En quinze années d'exploitation, le chef-d'œuvre de McT avait amassé une quantité de mythes et légendes de concernant son tournage. On parlait d'un metteur en scène étouffé sous le poids de ses responsabilités, d'un scénario gruyère écrit au jour le jour ou encore d'un sauvetage à l'arrachée de l'entreprise durant la postproduction, grâce au talent de Stuart Baird, monteur attitré de Joel Silver. L'édition vidéo définitive de Predator, qui revient en Blu-Ray, aura permis de remettre les points sur les « i ».
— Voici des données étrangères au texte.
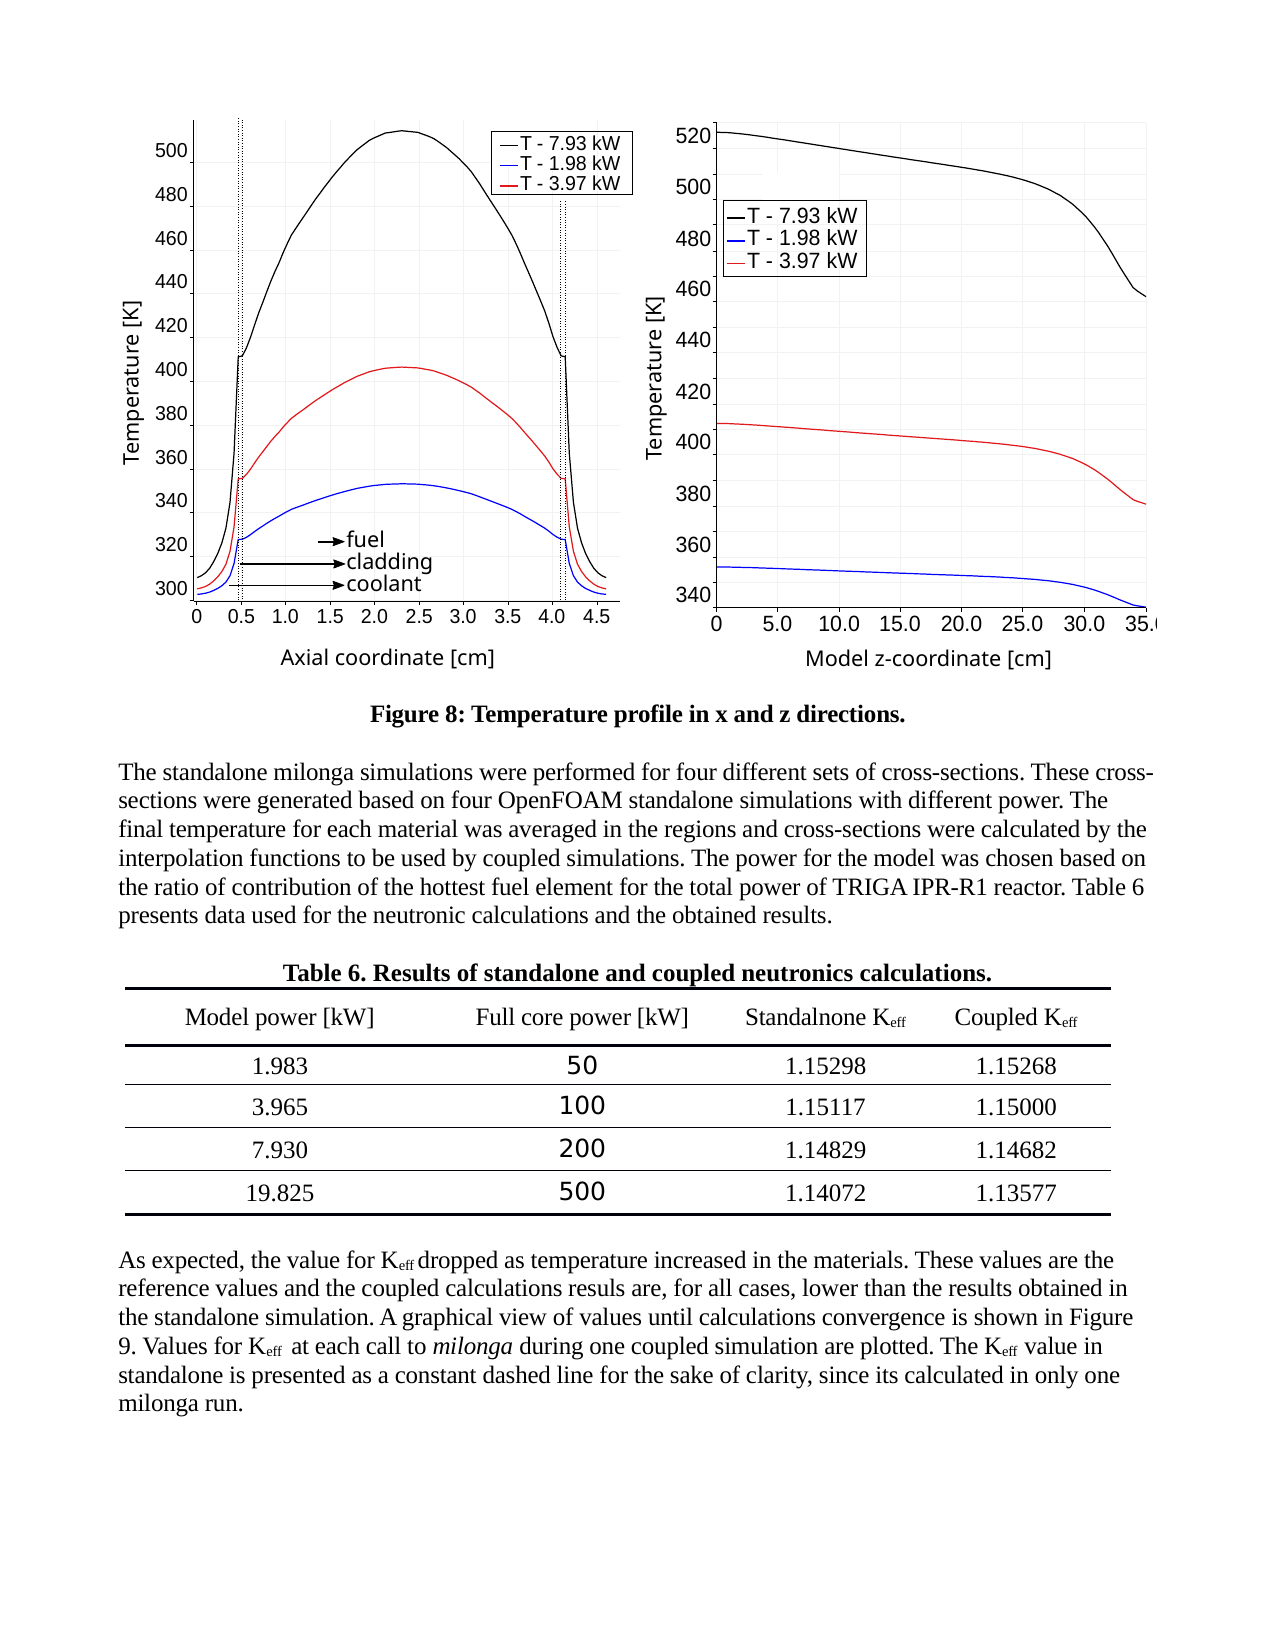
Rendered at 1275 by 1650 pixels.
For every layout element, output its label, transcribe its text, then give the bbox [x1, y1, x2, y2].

text Table 6. Results of standalone and coupled neutronics calculations. [118, 958, 1157, 987]
table_header [867, 225, 900, 250]
table_cell 7.930 [125, 1128, 434, 1170]
table_header [840, 175, 900, 199]
table_header [1023, 149, 1084, 174]
table_header [962, 225, 1022, 250]
table_header Standalnone Keff [730, 990, 921, 1043]
table_header [901, 175, 961, 199]
table_cell 19.825 [125, 1171, 434, 1213]
table_cell 1.15268 [921, 1047, 1111, 1084]
table_header [1023, 225, 1084, 250]
table_header [840, 150, 900, 174]
table_header [778, 140, 825, 148]
table_cell 1.13577 [921, 1171, 1111, 1213]
table_header [1023, 200, 1084, 224]
table_header [717, 175, 763, 199]
table_header [717, 200, 723, 224]
table_cell 3.965 [125, 1085, 434, 1127]
table_cell 1.15298 [730, 1047, 921, 1084]
table_cell 1.14682 [921, 1128, 1111, 1170]
text As expected, the value for Keff dropped as temperature increased in the materials. These values are the reference values and the coupled calculations resuls are, for all cases, lower than the results obtained in the standalone simulation. A graphical view of values until calculations convergence is shown in Figure 9. Values for Keff at each call to milonga during one coupled simulation are plotted. The Keff value in standalone is presented as a constant dashed line for the sake of clarity, since its calculated in only one milonga run. [118, 1245, 1157, 1417]
table_header [717, 149, 777, 174]
table_header Coupled Keff [921, 990, 1111, 1043]
table_header [901, 159, 961, 174]
table_header [962, 169, 990, 174]
table_header [717, 225, 723, 250]
table_header [901, 123, 961, 148]
table_header [840, 123, 900, 148]
table_cell 200 [434, 1128, 730, 1170]
table_header [901, 225, 961, 250]
table_cell 500 [434, 1171, 730, 1213]
table_header [962, 175, 1022, 199]
table_header [638, 118, 1157, 699]
table_header [717, 123, 777, 138]
table_header [1085, 175, 1146, 199]
table_header [1023, 123, 1084, 148]
table_header [962, 123, 1022, 148]
table_header [778, 219, 839, 224]
table_header [778, 225, 839, 250]
table_header [1023, 181, 1062, 199]
table_header [840, 201, 866, 224]
table_header [853, 149, 900, 157]
table_cell 1.983 [125, 1047, 434, 1084]
table_header [901, 200, 961, 224]
table_cell 1.15117 [730, 1085, 921, 1127]
table_header [778, 149, 839, 172]
table_header [1023, 175, 1084, 199]
table_header [867, 200, 900, 224]
table_cell 1.14072 [730, 1171, 921, 1213]
table_header Full core power [kW] [434, 990, 730, 1043]
table_header [1085, 149, 1146, 174]
table_header [778, 123, 839, 147]
text Figure 8: Temperature profile in x and z directions. [118, 699, 1157, 728]
table_header [1095, 225, 1146, 250]
table_header [1085, 225, 1108, 250]
table_header [717, 133, 777, 148]
table_header [1070, 200, 1084, 212]
table_header [962, 149, 1022, 174]
table_cell 100 [434, 1085, 730, 1127]
table_cell 50 [434, 1047, 730, 1084]
table_header [840, 225, 866, 250]
table_header [118, 118, 637, 699]
table_header [724, 201, 777, 224]
table_header [1085, 200, 1146, 224]
table_cell 1.15000 [921, 1085, 1111, 1127]
table_cell 1.14829 [730, 1128, 921, 1170]
text The standalone milonga simulations were performed for four different sets of cross-sections. These cross-sections were generated based on four OpenFOAM standalone simulations with different power. The final temperature for each material was averaged in the regions and cross-sections were calculated by the interpolation functions to be used by coupled simulations. The power for the model was chosen based on the ratio of contribution of the hottest fuel element for the total power of TRIGA IPR-R1 reactor. Table 6 presents data used for the neutronic calculations and the obtained results. [118, 757, 1157, 929]
table_header [901, 149, 961, 166]
table_header Model power [kW] [125, 990, 434, 1043]
table_header [724, 225, 777, 250]
table_header [962, 200, 1022, 224]
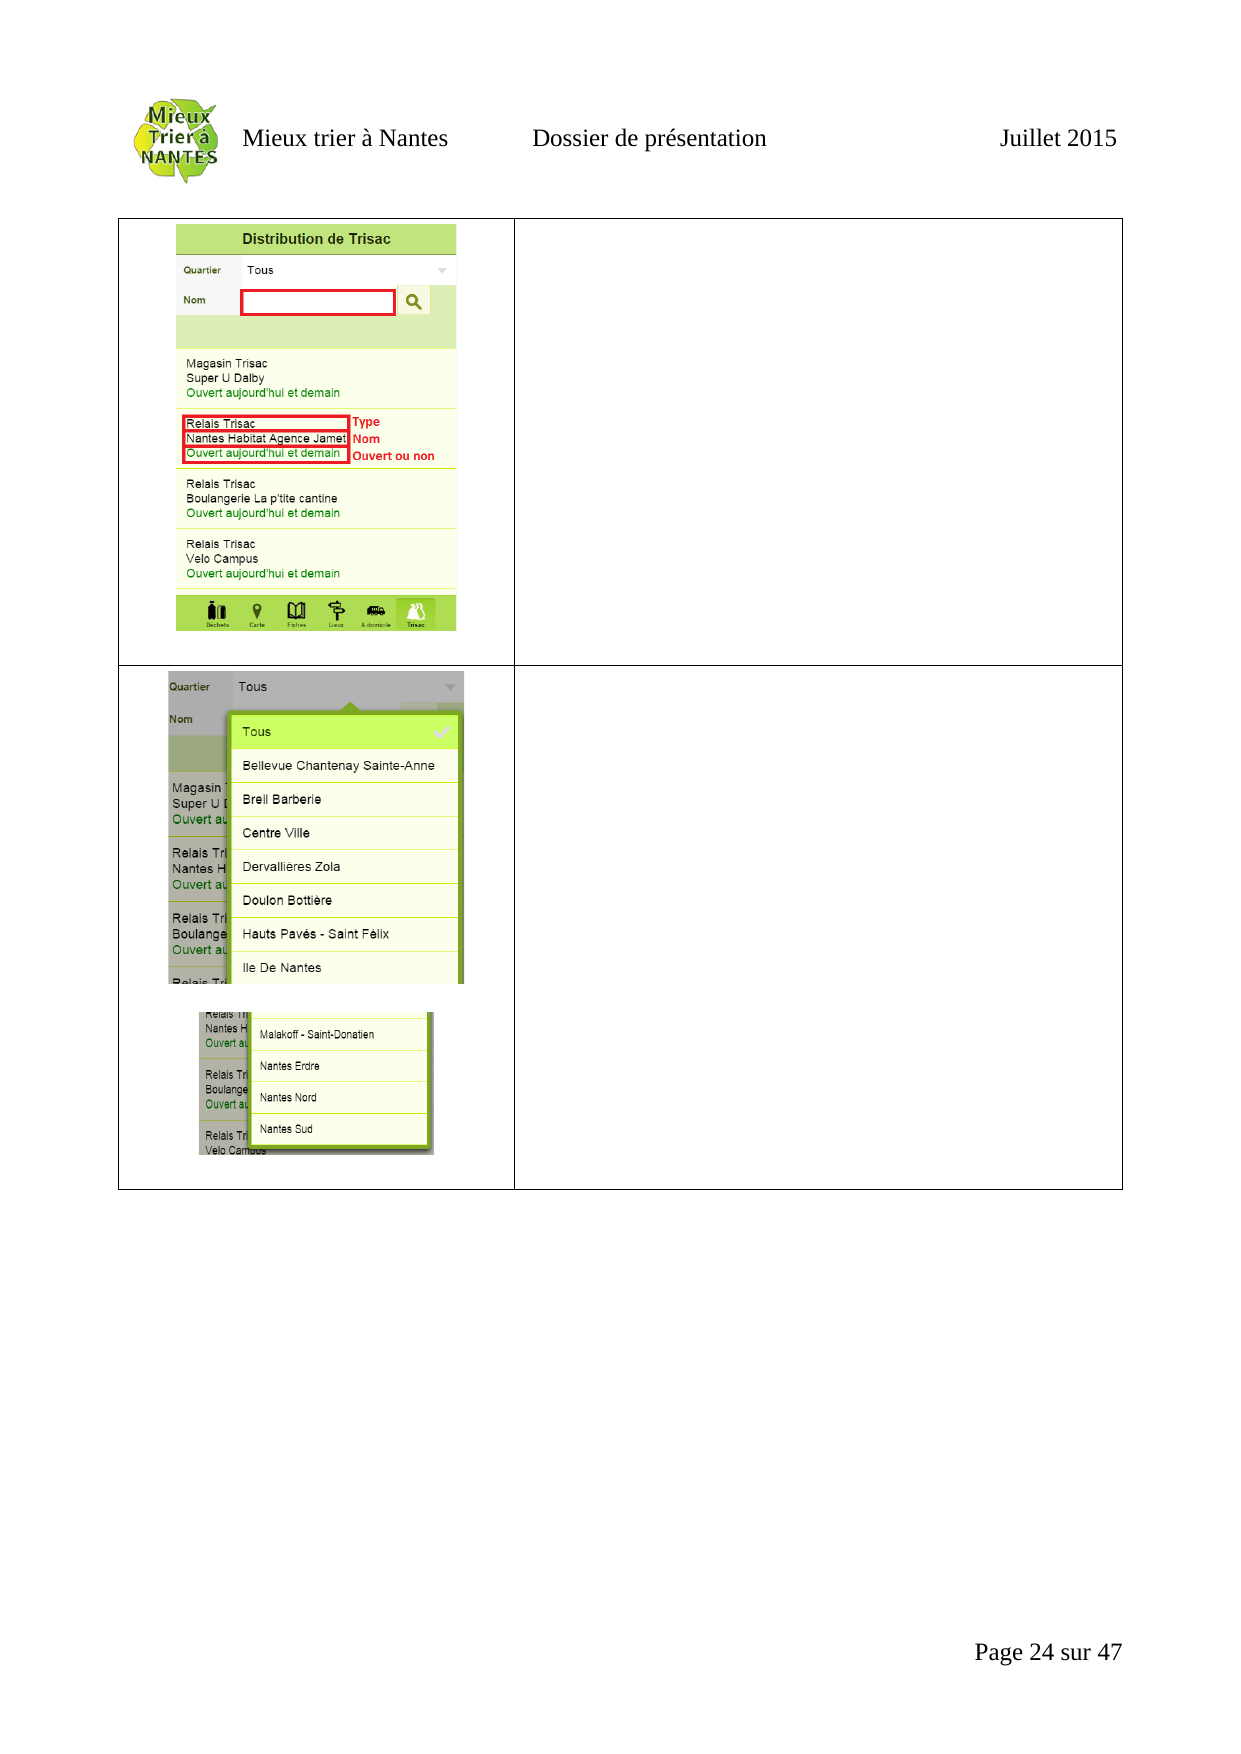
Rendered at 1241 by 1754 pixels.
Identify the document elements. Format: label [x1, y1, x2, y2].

table_cell [119, 666, 514, 1189]
table_cell [515, 219, 1122, 665]
table_cell [119, 219, 514, 665]
picture [131, 95, 221, 185]
table_cell [515, 666, 1122, 1189]
picture [168, 671, 465, 984]
picture [198, 1012, 434, 1155]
La version de Predator que nous connaissons correspond au seul montage jamais approuvé par le cinéaste, et les rumeurs autour d'un cut de 2h47 semblent aujourd'hui bien dérisoires, les scènes coupées enfin dévoilées étant loin de s'apparenter à des trésors exhumés. Le grand final, illustration inégalée de la sauvagerie primale à l'écran, reste donc l'enfant légitime du réalisateur, sa manière de répondre logiquement à 90 minutes de testostérone en ébullition permanente. Au vu des images d'archives offertes par le DVD, Il est clair que John McTiernan fut bel et bien le marionnettiste de cette étude faussement complaisante sur la régression de l'homme. Si les suppléments tendent à minimiser son apport au design de la production en général (lui-même est un modèle constant d'humilité à ce sujet, et aime à souligner la contribution exceptionnelle de Stan Winston), le futur papa de Die Hard semble perpétuellement collé à la caméra, autant dans les scènes de dialogues que lors du tournage des cascades. Une implication maladive qui explique sans doute le jusqu'au-boutisme expressionniste de la chose, ouvrant la voie à Une journée en Enfer et Le Treizième Guerrier.
Malgré des dizaines de visions successives et un souvenir de gosse forcément ému et nostalgique, le film de John McTiernan est loin d'usurper son statut d'œuvre cultissime et révolutionnaire. Manifeste cinématographique sur la perception du mouvement et de l'espace prenant le relais du travail orchestré depuis 1971 par William Friedkin (travail que ce dernier reprendra contre toute attente sur Traqué, après une bien trop longue absence), concentré d'horreur viscérale et d'action jouissive, pétaradante et à la limite du grotesque (un choix volontaire, comme l'explique McT dans son commentaire audio), Predator est bien plus que le comic book décérébré auquel on a souvent voulu le résumer. Joyau brut de cinéma, expérience sensorielle sur la représentation de la jungle, cette pelloche acérée tiendrait plutôt du caprice artistique ultime, John McTiernan s'amusant déjà à théoriser et pervertir de l'intérieur, près de dix ans avant Last Action Hero et Une journée en Enfer, les codes les plus fondamentaux du blockbuster. Une démarche de frondeur qui, hélas, se fait ces temps-ci de plus en plus rare.